5 Retiree Market Correction Counter Strategies
Baby Boomer retirees and near retirees are worried. They fear another dramatic downturn in the market just as they retire. They ask us what they can do to avoid what we call “sequence risk” or having the market head down dramatically just as they retire.
Here’s the alternatives we discuss:
- Go to cash – put up with capital gains taxes in some accounts
Selling all your mutual funds and stocks, especially if they are in taxable accounts, versus retirement accounts, involves capital gains that causes taxes to be paid. However, a ten percent or greater dip in the markets more than equates to the amount of tax they might have to pay. Also, this approach means they can sleep at night because they are “out of the market.”
- Change your asset allocation in 401k/403b/TSP/IRAs to more conservative
Going from an allocation that is 60% stocks and 40% fixed income to a more conservative 40% stocks and 60% fixed income, means your downside will be less and you’ll recover quicker. However, your long-term performance may be affected since you’ve reduced your exposure to stocks and therefore your long-term upside opportunity.
- Fully fund Bucket 1
Having two to three years of withdrawals needed to help fund your spending plus an amount set aside for emergencies sitting in checking, savings, CD’s and money market funds means you don’t have to worry about the stock markets, or any loss of these near term needed monies. This too, will help you sleep at night and not worry about the markets.
- Quit watching TV, newspapers, social media
Not being influenced by the media in whatever form you may have utilized in the past, will help you quit worrying about the ups and downs in the markets. Avoiding business news, and the business section of the newspaper along with modifying your Twitter follows will afford you the luxury of not knowing what’s going on in the financial markets. Less to worry about for the things you can’t control anyway.

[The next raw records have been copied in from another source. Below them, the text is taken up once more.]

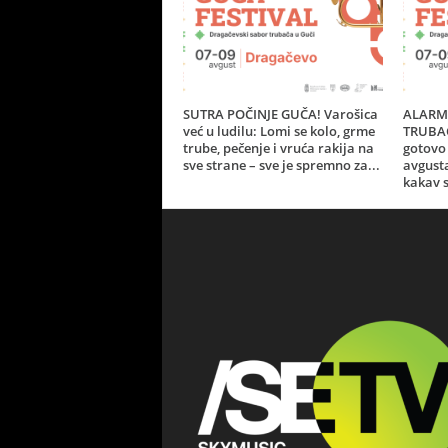
SUTRA POČINJE GUČA! Varošica
ALARM 
već u ludilu: Lomi se kolo, grme
TRUBAČ
trube, pečenje i vruća rakija na
gotovo 
sve strane – sve je spremno za...
avgust
kakav s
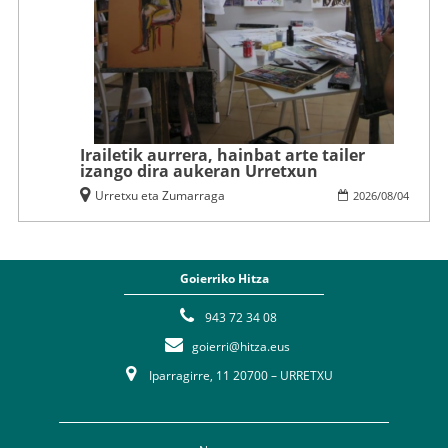
Irailetik aurrera, hainbat arte tailer
izango dira aukeran Urretxun
Urretxu eta Zumarraga
2026
/
08
/
04
Goierriko Hitza
943 72 34 08
goierri@hitza.eus
Iparragirre, 11 20700 – URRETXU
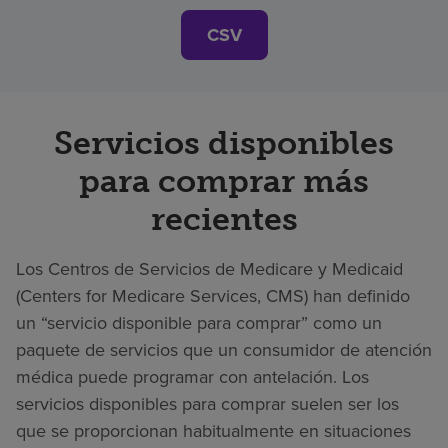
CSV
Servicios disponibles
para comprar más
recientes
Los Centros de Servicios de Medicare y Medicaid
(Centers for Medicare Services, CMS) han definido
un “servicio disponible para comprar” como un
paquete de servicios que un consumidor de atención
médica puede programar con antelación. Los
servicios disponibles para comprar suelen ser los
que se proporcionan habitualmente en situaciones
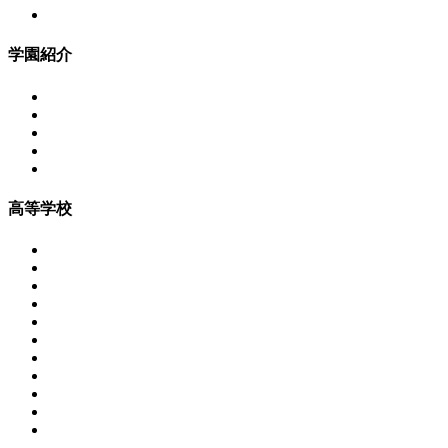
学園紹介
高等学校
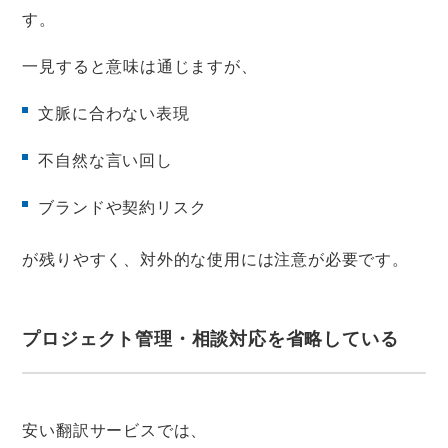
す。
一見すると意味は通じますが、
文脈に合わない表現
不自然な言い回し
ブランドや契約リスク
が残りやすく、対外的な使用には注意が必要です。
プロジェクト管理・相談対応を省略している
安い翻訳サービスでは、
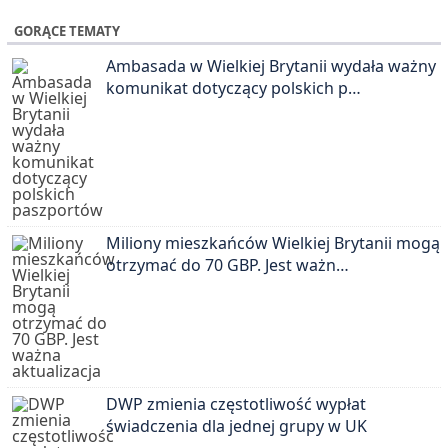
GORĄCE TEMATY
Ambasada w Wielkiej Brytanii wydała ważny
komunikat dotyczący polskich p…
Miliony mieszkańców Wielkiej Brytanii mogą
otrzymać do 70 GBP. Jest ważn…
DWP zmienia częstotliwość wypłat
świadczenia dla jednej grupy w UK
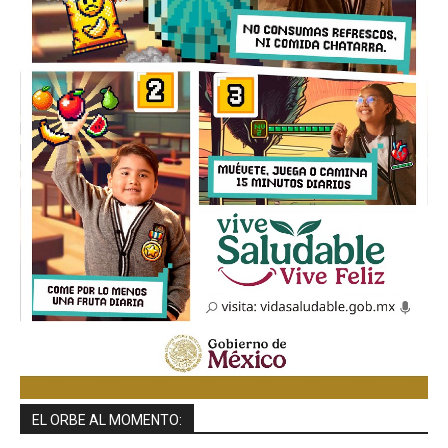
EL ORBE AL MOMENTO:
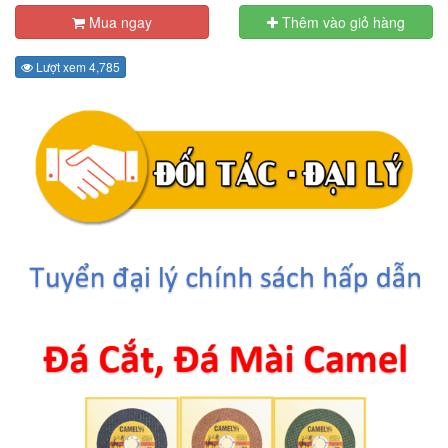
Mua ngay
Thêm vào giỏ hàng
Lượt xem 4,785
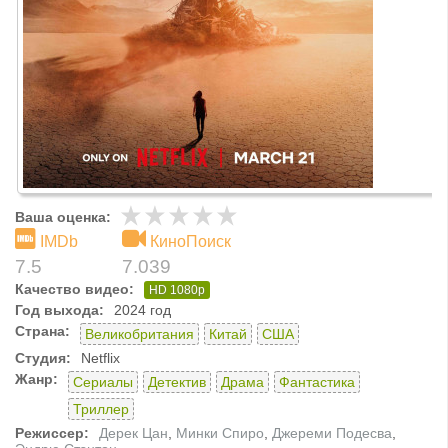
Ваша оценка:
IMDb
КиноПоиск
7.5
7.039
Качество видео:
HD 1080p
Год выхода:
2024 год
Страна:
Великобритания
Китай
США
Студия:
Netflix
Жанр:
Сериалы
Детектив
Драма
Фантастика
Триллер
Режиссер:
Дерек Цан
,
Минки Спиро
,
Джереми Подесва
,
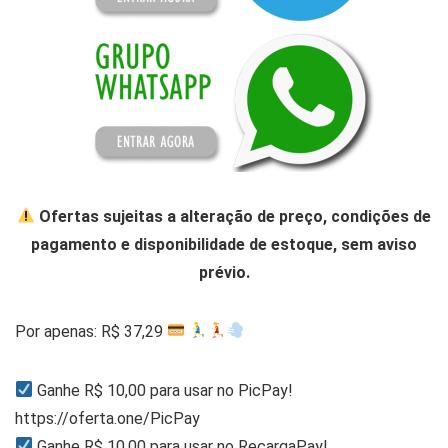
Ofertas sujeitas a alteração de preço, condições de
pagamento e disponibilidade de estoque, sem aviso
prévio.
Por apenas: R$ 37,29
Ganhe R$ 10,00 para usar no PicPay!
https://oferta.one/PicPay
Ganhe R$ 10,00 para usar no RecargaPay!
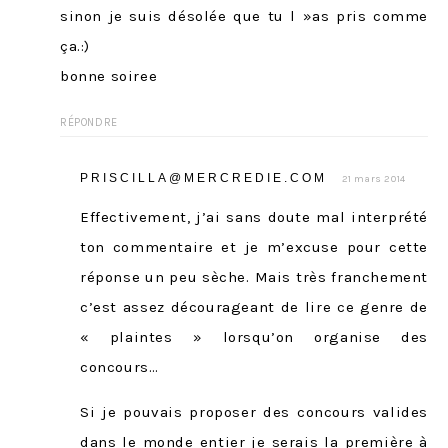
sinon je suis désolée que tu l »as pris comme
ça.:)
bonne soiree
RÉPONDRE
PRISCILLA@MERCREDIE.COM
21 mars 2014
Effectivement, j’ai sans doute mal interprété
ton commentaire et je m’excuse pour cette
réponse un peu sèche. Mais très franchement
c’est assez décourageant de lire ce genre de
« plaintes » lorsqu’on organise des
concours…
Si je pouvais proposer des concours valides
dans le monde entier je serais la première à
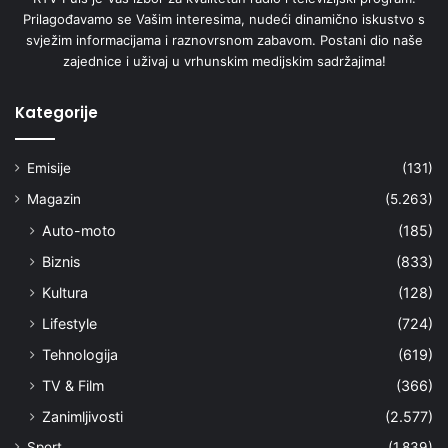
Prilagođavamo se Vašim interesima, nudeći dinamično iskustvo s
svježim informacijama i raznovrsnom zabavom. Postani dio naše
zajednice i uživaj u vrhunskim medijskim sadržajima!
Kategorije
Emisije
(131)
Magazin
(5.263)
Auto-moto
(185)
Biznis
(833)
Kultura
(128)
Lifestyle
(724)
Tehnologija
(619)
TV & Film
(366)
Zanimljivosti
(2.577)
Sport
(1.839)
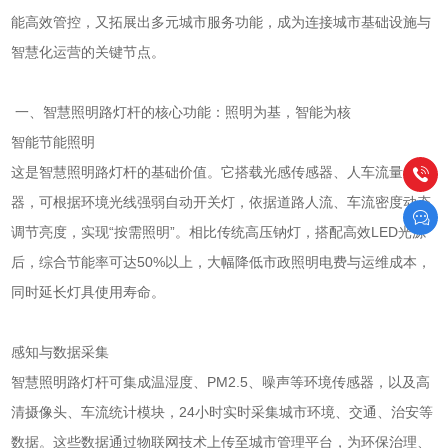
能高效管控，又拓展出多元城市服务功能，成为连接城市基础设施与
智慧化运营的关键节点。
一、智慧照明路灯杆的核心功能：照明为基，智能为核
智能节能照明
这是智慧照明路灯杆的基础价值。它搭载光感传感器、人车流量传感
器，可根据环境光线强弱自动开关灯，依据道路人流、车流密度动态
调节亮度，实现“按需照明”。相比传统高压钠灯，搭配高效LED光源
后，综合节能率可达50%以上，大幅降低市政照明电费与运维成本，
同时延长灯具使用寿命。
感知与数据采集
智慧照明路灯杆可集成温湿度、PM2.5、噪声等环境传感器，以及高
清摄像头、车流统计模块，24小时实时采集城市环境、交通、治安等
数据。这些数据通过物联网技术上传至城市管理平台，为环保治理、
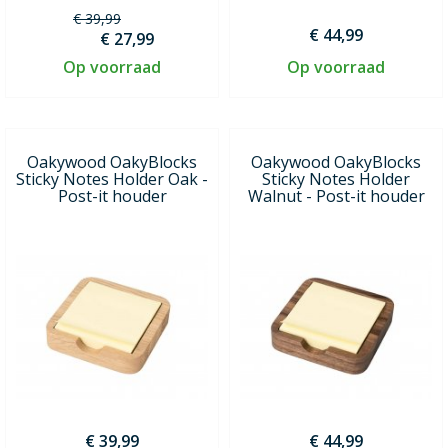
€ 39,99
€ 44,99
€ 27,99
Op voorraad
Op voorraad
Oakywood OakyBlocks
Oakywood OakyBlocks
Sticky Notes Holder Oak -
Sticky Notes Holder
Post-it houder
Walnut - Post-it houder
€ 39,99
€ 44,99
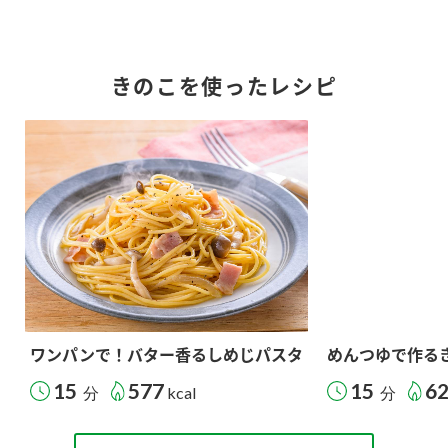
きのこを使ったレシピ
ワンパンで！バター香るしめじパスタ
めんつゆで作る
15
577
15
6
分
kcal
分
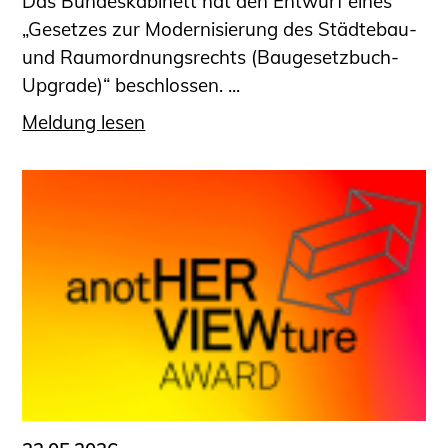
Das Bundeskabinett hat den Entwurf eines
„Gesetzes zur Modernisierung des Städtebau-
und Raumordnungsrechts (Baugesetzbuch-
Upgrade)“ beschlossen. ...
Meldung lesen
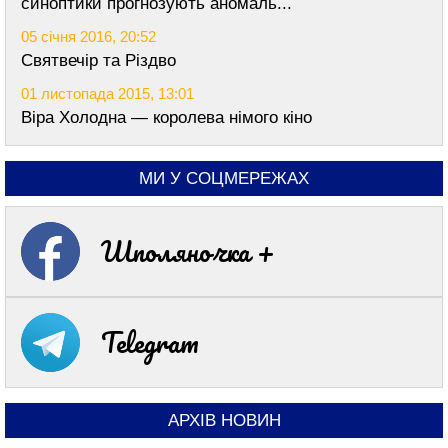
синоптики прогнозують аномаль...
05 січня 2016, 20:52
Святвечір та Різдво
01 листопада 2015, 13:01
Віра Холодна — королева німого кіно
МИ У СОЦМЕРЕЖАХ
Шполяночка +
Telegram
АРХІВ НОВИН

- Buy gold, precious metals, T-bills, Swiss Francs
You can buy what we call “hard assets” which might be things like gold, other precious metals, gold coins, other currencies and government securities like T-bills to avoid any US stock market risk which means volatility of your holdings. On the other hand, you may be limited when it comes time to unload these assets. We’re not sure the supermarket will accept your gold for groceries. But, having hard assets is a strategy to avoid stock market risk, but it sometimes involves other risks that we don’t have time to explore here.